I live in the Dallas Tx area, and I get mine at Sprouts. It's a grocery store that sells many spices and such in bulk (you bag your own from large bins) and they usually have some. When they're out though, I go to Walmart and get the small jar (roughly 6 or so ounces). It's usually on the bottom shelf below the mason jars (for canning). Hope you find some!


----------



## Seawolfe

Home brew shops for beer and wine should have it.


----------



## Susie

Walmart has it in two places- over in housewares with the canning jars, and in foods with the baking stuff.


----------



## Spicey477

I got it through Amazon prime free shipping if you have prime.


----------



## SomethingGoodAustin

I generally order online, but then again, I am lucky enough to live near a supplier who allows local pickup.  In a pinch, I have found citric acid at a homebrew supplies store here in Austin and at my local Central Market (upscale grocery store).  Good to know it's at Sprouts, too.  Definitely wouldn't have thought of looking at Wal-Mart... but they have everything anyway, so why not?


----------



## Mrs.Larios

I buy mine from Walmart I live in California


----------



## Belinda02

5 pounds from amazon. Price was very reasonable much better than wally


----------



## Jencat

Good to know I can get it at Sprouts or Central Market if I need some.  I seem to remember finding some at HEB, but it was kind of pricey for a small package.  I ordered a large package online for a much better price, even with shipping.  I think it was from Essential Depot.


----------



## Dorymae

Look where ever you can buy canning supplies.  Even Walmart has it, although in very small (7oz) amounts.


----------



## littlemaggiesmuse

BitterCreek South in Houston


----------



## cmzaha

I get mine from my chemical house where I purchase my lye


----------



## Richard222

soaplink said:


> Has anyone found powdered citric acid in your local grocery, or hardware store? Hate to have to pay shipping if I can buy local.  Example; Lowes, Home Depot, etc. ?  I am in Maine.


How can you be so lazy?


----------



## DeeAnna

@Richard222 -- Are you having a bad day? 

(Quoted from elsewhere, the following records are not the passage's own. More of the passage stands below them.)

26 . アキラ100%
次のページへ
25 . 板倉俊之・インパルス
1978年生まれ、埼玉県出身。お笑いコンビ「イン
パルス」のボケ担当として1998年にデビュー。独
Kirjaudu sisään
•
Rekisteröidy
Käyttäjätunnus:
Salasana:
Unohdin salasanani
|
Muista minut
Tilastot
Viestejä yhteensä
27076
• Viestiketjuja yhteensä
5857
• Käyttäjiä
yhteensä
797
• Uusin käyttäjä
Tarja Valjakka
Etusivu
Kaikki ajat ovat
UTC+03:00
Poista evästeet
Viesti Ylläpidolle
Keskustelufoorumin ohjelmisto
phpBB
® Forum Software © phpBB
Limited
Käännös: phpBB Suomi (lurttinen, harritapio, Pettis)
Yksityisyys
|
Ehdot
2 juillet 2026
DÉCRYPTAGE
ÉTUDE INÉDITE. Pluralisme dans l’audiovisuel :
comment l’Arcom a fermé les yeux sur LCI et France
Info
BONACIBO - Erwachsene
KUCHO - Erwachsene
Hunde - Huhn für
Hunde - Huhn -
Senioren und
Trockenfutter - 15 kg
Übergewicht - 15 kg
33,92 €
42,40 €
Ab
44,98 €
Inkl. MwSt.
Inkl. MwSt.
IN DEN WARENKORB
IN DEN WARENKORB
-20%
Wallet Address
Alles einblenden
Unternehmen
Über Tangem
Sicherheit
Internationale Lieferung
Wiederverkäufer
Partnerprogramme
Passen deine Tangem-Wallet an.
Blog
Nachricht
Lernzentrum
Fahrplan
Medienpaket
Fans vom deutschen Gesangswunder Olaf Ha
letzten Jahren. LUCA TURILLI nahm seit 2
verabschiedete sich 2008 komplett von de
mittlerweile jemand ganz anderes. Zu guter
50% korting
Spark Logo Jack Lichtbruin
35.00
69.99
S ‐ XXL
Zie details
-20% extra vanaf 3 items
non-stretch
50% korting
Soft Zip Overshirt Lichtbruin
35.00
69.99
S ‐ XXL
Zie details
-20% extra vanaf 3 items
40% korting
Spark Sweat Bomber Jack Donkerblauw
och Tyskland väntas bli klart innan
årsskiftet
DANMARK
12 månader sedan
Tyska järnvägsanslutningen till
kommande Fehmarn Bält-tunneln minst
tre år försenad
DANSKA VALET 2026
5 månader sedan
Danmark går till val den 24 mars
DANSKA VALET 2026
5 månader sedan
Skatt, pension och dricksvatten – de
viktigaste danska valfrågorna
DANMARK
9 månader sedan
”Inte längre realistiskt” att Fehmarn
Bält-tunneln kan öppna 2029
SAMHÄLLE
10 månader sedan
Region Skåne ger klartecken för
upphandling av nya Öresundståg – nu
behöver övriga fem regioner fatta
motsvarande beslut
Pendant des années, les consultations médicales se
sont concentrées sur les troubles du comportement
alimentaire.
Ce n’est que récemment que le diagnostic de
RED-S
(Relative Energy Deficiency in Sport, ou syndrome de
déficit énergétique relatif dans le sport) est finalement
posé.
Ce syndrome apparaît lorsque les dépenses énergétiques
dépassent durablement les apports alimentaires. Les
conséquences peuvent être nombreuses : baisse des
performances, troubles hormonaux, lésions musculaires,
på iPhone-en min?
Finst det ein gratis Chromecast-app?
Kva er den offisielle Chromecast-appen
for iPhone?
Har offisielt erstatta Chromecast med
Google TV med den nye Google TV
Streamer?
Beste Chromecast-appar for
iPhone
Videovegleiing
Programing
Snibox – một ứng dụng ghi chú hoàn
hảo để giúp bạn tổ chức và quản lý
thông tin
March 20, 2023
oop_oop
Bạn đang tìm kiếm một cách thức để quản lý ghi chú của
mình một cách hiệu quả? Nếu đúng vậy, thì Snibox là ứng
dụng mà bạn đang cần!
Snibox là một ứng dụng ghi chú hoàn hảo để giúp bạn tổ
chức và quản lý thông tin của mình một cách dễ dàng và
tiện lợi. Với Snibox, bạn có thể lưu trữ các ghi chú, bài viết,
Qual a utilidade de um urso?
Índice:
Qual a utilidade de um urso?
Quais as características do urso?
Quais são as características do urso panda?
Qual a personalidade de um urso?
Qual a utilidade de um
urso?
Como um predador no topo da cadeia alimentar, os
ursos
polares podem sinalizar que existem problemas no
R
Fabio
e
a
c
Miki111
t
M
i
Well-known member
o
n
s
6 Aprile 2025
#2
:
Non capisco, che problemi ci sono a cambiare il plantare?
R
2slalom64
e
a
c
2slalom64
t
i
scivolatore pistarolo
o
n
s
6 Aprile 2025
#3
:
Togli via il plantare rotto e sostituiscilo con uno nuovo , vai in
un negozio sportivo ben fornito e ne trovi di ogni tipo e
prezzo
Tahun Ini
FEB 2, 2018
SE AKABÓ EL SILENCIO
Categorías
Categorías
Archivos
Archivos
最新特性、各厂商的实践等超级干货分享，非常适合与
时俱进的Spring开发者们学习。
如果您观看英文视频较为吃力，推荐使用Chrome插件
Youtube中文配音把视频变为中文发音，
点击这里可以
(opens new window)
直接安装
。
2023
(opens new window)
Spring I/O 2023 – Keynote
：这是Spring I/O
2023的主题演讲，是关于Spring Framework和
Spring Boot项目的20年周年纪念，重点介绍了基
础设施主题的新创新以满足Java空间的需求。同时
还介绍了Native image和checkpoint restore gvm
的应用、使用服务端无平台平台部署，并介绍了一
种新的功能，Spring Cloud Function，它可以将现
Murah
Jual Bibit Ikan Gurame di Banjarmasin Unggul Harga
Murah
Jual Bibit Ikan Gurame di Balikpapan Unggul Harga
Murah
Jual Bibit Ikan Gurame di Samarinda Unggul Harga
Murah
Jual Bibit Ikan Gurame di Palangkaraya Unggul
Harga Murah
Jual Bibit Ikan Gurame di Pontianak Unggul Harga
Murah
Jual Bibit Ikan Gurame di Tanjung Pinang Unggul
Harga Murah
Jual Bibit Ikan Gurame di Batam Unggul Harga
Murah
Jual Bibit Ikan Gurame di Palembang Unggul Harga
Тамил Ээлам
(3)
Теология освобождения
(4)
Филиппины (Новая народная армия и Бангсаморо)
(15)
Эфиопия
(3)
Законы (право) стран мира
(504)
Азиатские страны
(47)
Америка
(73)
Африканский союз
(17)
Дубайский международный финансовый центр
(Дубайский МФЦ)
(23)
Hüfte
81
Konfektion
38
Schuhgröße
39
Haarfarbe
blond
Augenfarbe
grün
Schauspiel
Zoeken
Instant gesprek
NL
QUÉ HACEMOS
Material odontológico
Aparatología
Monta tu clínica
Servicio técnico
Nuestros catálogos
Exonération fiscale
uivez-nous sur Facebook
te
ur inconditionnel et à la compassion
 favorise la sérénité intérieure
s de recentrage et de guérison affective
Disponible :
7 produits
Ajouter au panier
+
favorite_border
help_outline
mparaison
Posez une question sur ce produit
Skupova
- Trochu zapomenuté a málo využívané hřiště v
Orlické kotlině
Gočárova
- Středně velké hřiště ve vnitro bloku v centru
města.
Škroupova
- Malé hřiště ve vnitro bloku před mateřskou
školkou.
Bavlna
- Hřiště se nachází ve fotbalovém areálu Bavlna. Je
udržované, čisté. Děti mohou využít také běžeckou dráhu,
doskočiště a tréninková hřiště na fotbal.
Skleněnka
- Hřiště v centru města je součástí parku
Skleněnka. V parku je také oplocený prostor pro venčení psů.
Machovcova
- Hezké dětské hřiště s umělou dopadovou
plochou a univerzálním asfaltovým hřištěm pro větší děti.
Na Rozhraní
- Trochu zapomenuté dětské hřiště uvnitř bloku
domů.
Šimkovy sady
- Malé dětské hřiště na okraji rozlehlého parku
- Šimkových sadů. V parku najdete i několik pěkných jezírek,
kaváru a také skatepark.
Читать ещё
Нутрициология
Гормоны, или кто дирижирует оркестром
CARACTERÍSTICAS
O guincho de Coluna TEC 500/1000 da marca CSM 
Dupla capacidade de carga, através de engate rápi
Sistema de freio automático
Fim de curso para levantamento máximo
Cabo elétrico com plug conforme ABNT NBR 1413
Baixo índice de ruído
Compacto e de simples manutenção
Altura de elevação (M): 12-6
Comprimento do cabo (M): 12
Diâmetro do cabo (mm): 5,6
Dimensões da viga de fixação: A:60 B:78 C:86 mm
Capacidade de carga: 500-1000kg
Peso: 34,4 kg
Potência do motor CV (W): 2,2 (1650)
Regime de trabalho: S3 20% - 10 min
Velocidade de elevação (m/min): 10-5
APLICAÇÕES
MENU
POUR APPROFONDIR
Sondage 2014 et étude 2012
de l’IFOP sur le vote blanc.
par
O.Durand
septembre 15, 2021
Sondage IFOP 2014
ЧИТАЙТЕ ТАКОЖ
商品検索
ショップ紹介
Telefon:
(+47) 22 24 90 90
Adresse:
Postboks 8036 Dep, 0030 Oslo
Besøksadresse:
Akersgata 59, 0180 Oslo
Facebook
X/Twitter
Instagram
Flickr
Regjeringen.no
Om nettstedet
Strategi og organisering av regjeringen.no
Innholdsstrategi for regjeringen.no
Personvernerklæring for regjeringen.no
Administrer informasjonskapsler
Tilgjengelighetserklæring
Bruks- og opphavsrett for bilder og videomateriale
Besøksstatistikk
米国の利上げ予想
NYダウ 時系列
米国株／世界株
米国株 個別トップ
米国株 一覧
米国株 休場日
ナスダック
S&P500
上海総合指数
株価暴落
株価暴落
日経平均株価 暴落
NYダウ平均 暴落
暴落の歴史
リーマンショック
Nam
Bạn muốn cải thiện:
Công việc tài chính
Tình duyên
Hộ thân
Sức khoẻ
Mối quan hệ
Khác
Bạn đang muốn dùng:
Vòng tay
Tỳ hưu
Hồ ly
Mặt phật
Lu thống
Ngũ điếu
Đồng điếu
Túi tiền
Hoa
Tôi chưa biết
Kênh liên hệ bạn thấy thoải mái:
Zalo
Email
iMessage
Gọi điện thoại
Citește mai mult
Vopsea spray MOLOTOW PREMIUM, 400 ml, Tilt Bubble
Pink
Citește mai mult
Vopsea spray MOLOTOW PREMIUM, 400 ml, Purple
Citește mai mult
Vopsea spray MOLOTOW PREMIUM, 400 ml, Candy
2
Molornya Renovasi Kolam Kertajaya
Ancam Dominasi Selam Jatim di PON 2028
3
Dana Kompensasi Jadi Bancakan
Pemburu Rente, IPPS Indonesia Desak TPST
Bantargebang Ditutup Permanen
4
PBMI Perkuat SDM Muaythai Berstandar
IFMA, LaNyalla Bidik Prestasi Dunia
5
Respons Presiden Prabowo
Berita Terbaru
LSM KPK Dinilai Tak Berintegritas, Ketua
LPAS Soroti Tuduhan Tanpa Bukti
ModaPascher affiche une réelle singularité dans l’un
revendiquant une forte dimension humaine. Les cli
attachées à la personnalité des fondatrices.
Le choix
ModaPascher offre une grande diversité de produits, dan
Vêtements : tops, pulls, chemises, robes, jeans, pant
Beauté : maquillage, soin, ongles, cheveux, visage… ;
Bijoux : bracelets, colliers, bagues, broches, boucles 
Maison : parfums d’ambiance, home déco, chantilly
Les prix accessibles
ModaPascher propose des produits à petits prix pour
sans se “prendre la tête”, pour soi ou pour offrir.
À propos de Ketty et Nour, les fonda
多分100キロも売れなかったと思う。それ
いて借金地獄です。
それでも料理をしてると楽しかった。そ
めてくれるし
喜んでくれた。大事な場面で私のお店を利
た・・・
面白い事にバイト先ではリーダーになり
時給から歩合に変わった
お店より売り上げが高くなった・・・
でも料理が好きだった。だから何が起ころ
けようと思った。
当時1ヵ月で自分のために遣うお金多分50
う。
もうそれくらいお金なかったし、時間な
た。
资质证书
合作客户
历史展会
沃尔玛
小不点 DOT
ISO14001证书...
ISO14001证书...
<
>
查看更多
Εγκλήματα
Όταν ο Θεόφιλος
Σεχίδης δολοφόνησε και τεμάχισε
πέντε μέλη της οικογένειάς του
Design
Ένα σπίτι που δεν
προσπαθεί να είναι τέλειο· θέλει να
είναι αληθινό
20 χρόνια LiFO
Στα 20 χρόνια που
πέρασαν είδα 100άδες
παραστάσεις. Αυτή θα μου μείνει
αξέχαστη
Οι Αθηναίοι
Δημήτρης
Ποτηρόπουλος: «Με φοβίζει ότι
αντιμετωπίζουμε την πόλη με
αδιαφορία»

Please introduce yourself on the Introductions forum and tell us a little about yourself there.


----------



## shunt2011

Richard222 said:


> How can you be so lazy?


Probably a good thing the OP has t been jere in 7 years to see your rude response.  Please read the rule sticky’s fro the forum.  Thank you!


----------



## Relle

Richard222 said:


> How can you be so lazy?


How can you be so rude ? especially for your first post.


----------



## CathyB

If you have a hobby beer brewers supply in your area, they will have it.


----------



## Dan9250

You may also try Amazon for Citric Acid.  
https://www.amazon.com/Spicy-World-Citric-5-Pound-NON-GMO/dp/B000OZFECU


----------



## shunt2011

The poster who asked the question hasn’t been here in 7 years. There are many suppliers of Citric Acid.


----------